Pyridyl–triazole ligands enable in situ generation of a highly active dihydride iridium(iii) complex for formic acid dehydrogenation

Abstract

The reaction of [Cp*IrCl₂]₂ with 1-pyridyl-1,2,3-triazoles La–Ld in the presence of sodium triflate yielded the complexes [Cp*Ir(k²-NN)(Cl)][OTf] (1a–1d) in which the k²-NN ligand coordinates to iridium through the pyridyl nitrogen and the N2 nitrogen of the triazole ring, leaving the more basic N3 atom free. These complexes serve as efficient catalytic precursors for the dehydrogenation of formic acid in the presence or absence of an external solvent, achieving turnover frequencies (TOF_max) of up to 10 703 h⁻¹ and producing a 1 : 1 mixture of hydrogen and carbon dioxide with no detectable carbon monoxide. The catalysts can be reused after a single reaction cycle, as they retain their activity. This retention of activity has allowed a cumulative turnover number (TON) of 26 876 to be reached after six reloading cycles of neat formic when using sodium formate as a base.
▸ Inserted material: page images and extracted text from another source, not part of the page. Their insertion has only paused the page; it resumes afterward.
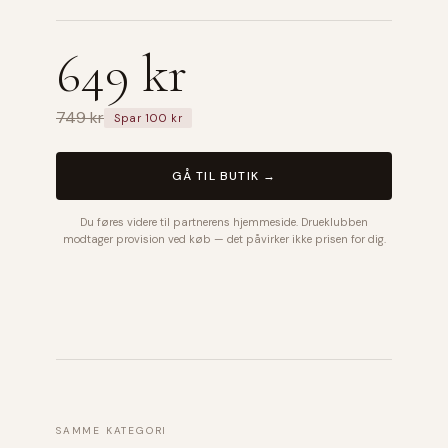
649 kr
749 kr
Spar 100 kr
GÅ TIL BUTIK →
Du føres videre til partnerens hjemmeside. Drueklubben
modtager provision ved køb — det påvirker ikke prisen for dig.
SAMME KATEGORI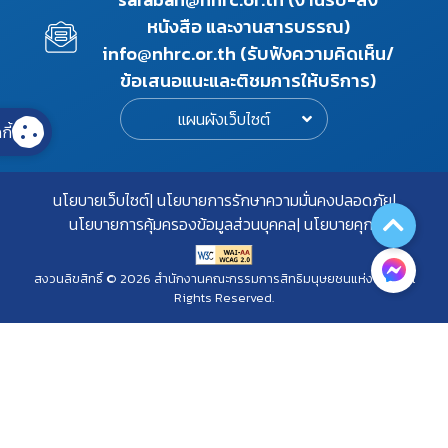
หนังสือ และงานสารบรรณ)
info@nhrc.or.th (รับฟังความคิดเห็น/
ข้อเสนอแนะและติชมการให้บริการ)
แผนผังเว็บไซต์
กี้
นโยบายเว็บไซต์
นโยบายการรักษาความมั่นคงปลอดภัย
นโยบายการคุ้มครองข้อมูลส่วนบุคคล
นโยบายคุกกี้
สงวนลิขสิทธิ์ © 2026 สำนักงานคณะกรรมการสิทธิมนุษยชนแห่งชาติ. All
Rights Reserved.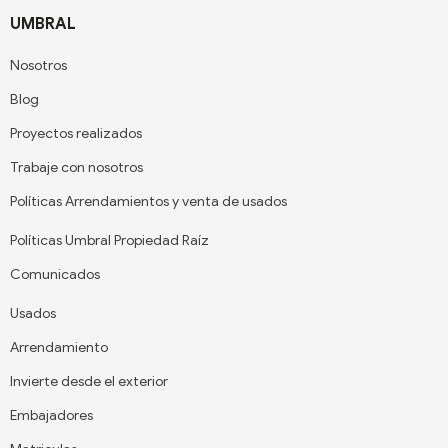
UMBRAL
Nosotros
Blog
Proyectos realizados
Trabaje con nosotros
Políticas Arrendamientos y venta de usados
Políticas Umbral Propiedad Raíz
Comunicados
Usados
Arrendamiento
Invierte desde el exterior
Embajadores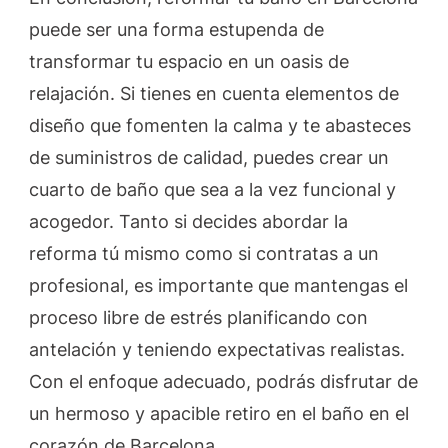
puede ser una forma estupenda de
transformar tu espacio en un oasis de
relajación. Si tienes en cuenta elementos de
diseño que fomenten la calma y te abasteces
de suministros de calidad, puedes crear un
cuarto de baño que sea a la vez funcional y
acogedor. Tanto si decides abordar la
reforma tú mismo como si contratas a un
profesional, es importante que mantengas el
proceso libre de estrés planificando con
antelación y teniendo expectativas realistas.
Con el enfoque adecuado, podrás disfrutar de
un hermoso y apacible retiro en el baño en el
corazón de Barcelona.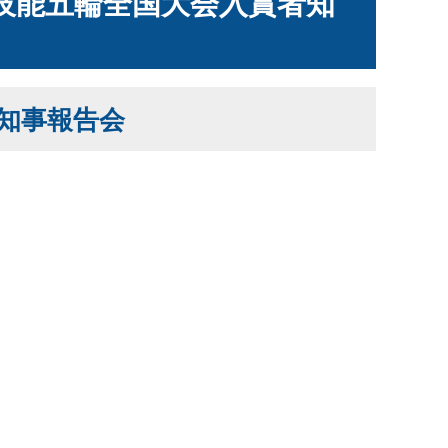
技能五輪全国大会入賞者知
知事報告会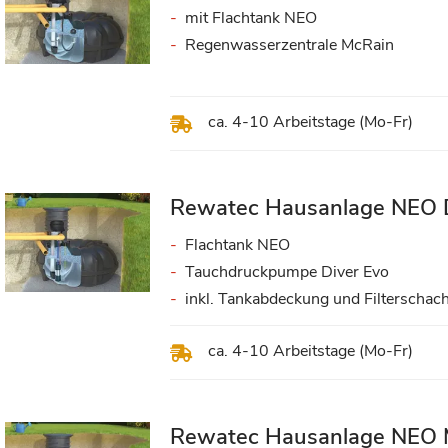
mit Flachtank NEO
Regenwasserzentrale McRain
ca. 4-10 Arbeitstage (Mo-Fr)
Rewatec Hausanlage NEO D
Flachtank NEO
Tauchdruckpumpe Diver Evo
inkl. Tankabdeckung und Filterschach
ca. 4-10 Arbeitstage (Mo-Fr)
Rewatec Hausanlage NEO 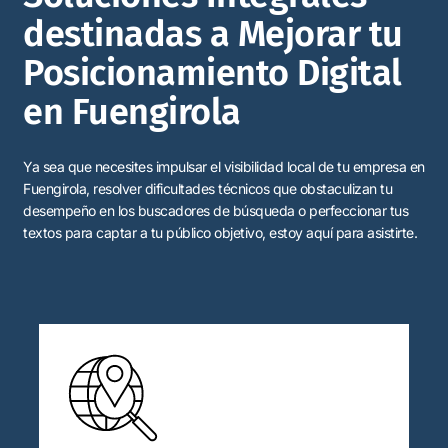
destinadas a Mejorar tu
Posicionamiento Digital
en Fuengirola
Ya sea que necesites impulsar el visibilidad local de tu empresa en
Fuengirola, resolver dificultades técnicos que obstaculizan tu
desempeño en los buscadores de búsqueda o perfeccionar tus
textos para captar a tu público objetivo, estoy aquí para asistirte.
Kinetic and ¹H NMR studies reveal that the active catalyst, [Cp*Ir(CO)H₂] (2), forms in situ from precursors 1a–1d under the reaction conditions. Thus, complexes 1a–1d function as stable precatalysts, simplifying the use of the otherwise unstable complex 2. The reaction mechanism is likely to involve mono- and dihydride species. The decarboxylation of the coordinated formate is the rate-determining step at high formic acid concentrations, according to the kinetic profiles and kinetic isotope effect (KIE) values obtained.